Il s’en est fallu d’un cheveu pour que d’autres acteurs puissent aussi faire voler leurs engins électrifiés. C’est le cas du chinois Ehang, qui a décroché cette année une certification pour l’exploitation de son eVTOL autonome de deux places, déjà vendu à plus de 300 exemplaires, en Chine. «EHang se préparait pour le salon du Bourget, confirme à L’Usine Nouvelle Jonathan Wang, le directeur des opérations de l’entreprise. Cependant, en raison du temps considérable que prennent les formalités douanières, le transport, les enquêtes sur le terrain, nous avons malheureusement conclu que notre modèle EH216-S ne serait pas en mesure d'arriver à temps.» Le petit appareil est toutefois visible au sol.

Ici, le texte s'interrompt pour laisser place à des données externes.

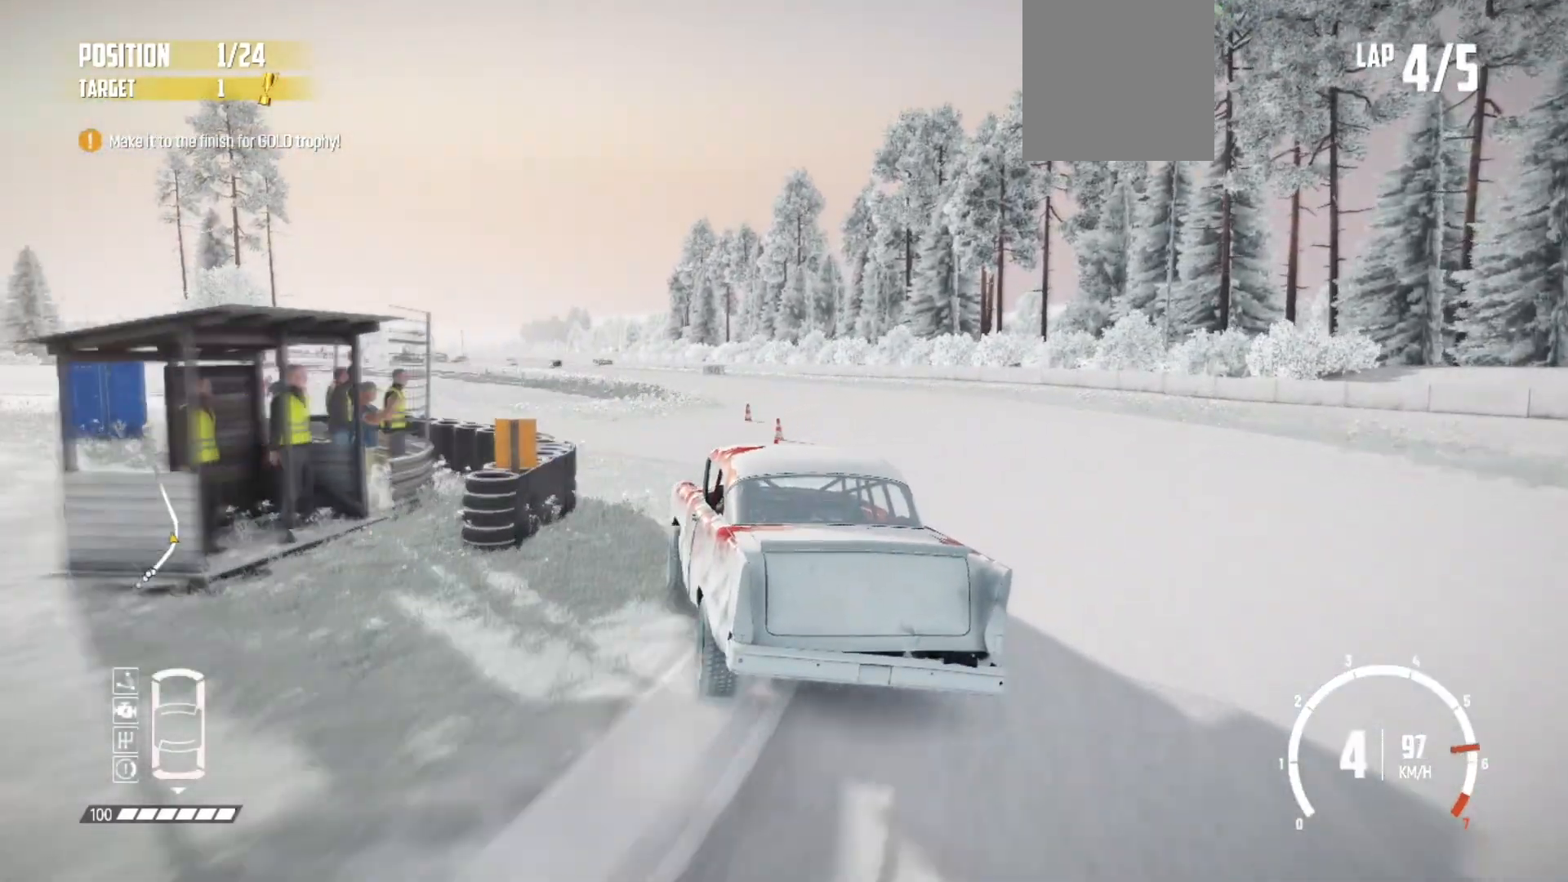
{"buttons": ["R2"], "left_stick": "center", "events": [[183, "left_stick", "right"], [483, "left_stick", "center"]]}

Certains restent scotchés au sol
Même contretemps pour l’américain Archer, dont l’impressionnant eVTOL, dénommé Midnight, est visible durant toute la semaine mais seulement niché dans un hall d’exposition. «Il volera sans doute pour la prochaine édition», pronostique Julien Montousse, vice-président du design et de l’innovation chez Archer. L’appareil a effectué son premier vol début juin. La société vise une certification aux Emirats arabes unis à brève échéance pour son engin capable de transporter cinq personnes (dont le pilote). Et assure avoir engrangé plus d’un millier de pré-commandes. Son usine basée en Géorgie sera capable d’assembler à termes quelque 750 appareils par an, assure l’expert.
L’escadrille des aéronefs électriques et hybrides compte aussi d’autres noms présents au Bourget, qui comptent être aperçus dans le ciel aux prochaines éditions. C’est le cas des français Ascendance, Blue Spirit Aero, et Beyond Aero, mais aussi des américains Joby et Wisk, du suisse Smartflyer et du néerlandais Elysian Aircraft, avec son ambitieux projet d’appareil de 100 passagers, encore à l'état de maquette.
Des acteurs qui vont devoir relever les nombreux défis de l’électrification des appareils, en particulier au niveau des batteries dont les performances vont devoir être améliorées. Les partenariats avec des acteurs traditionnels, tels que les motoristes et fournisseurs d’avionique devraient se multiplier. Le partenariat entre Safran et Saft dans les batteries électriques, annoncé le matin même de l'ouverture du Bourget, démontrent la volonté de la filière à investir dans l'électrification des appareils.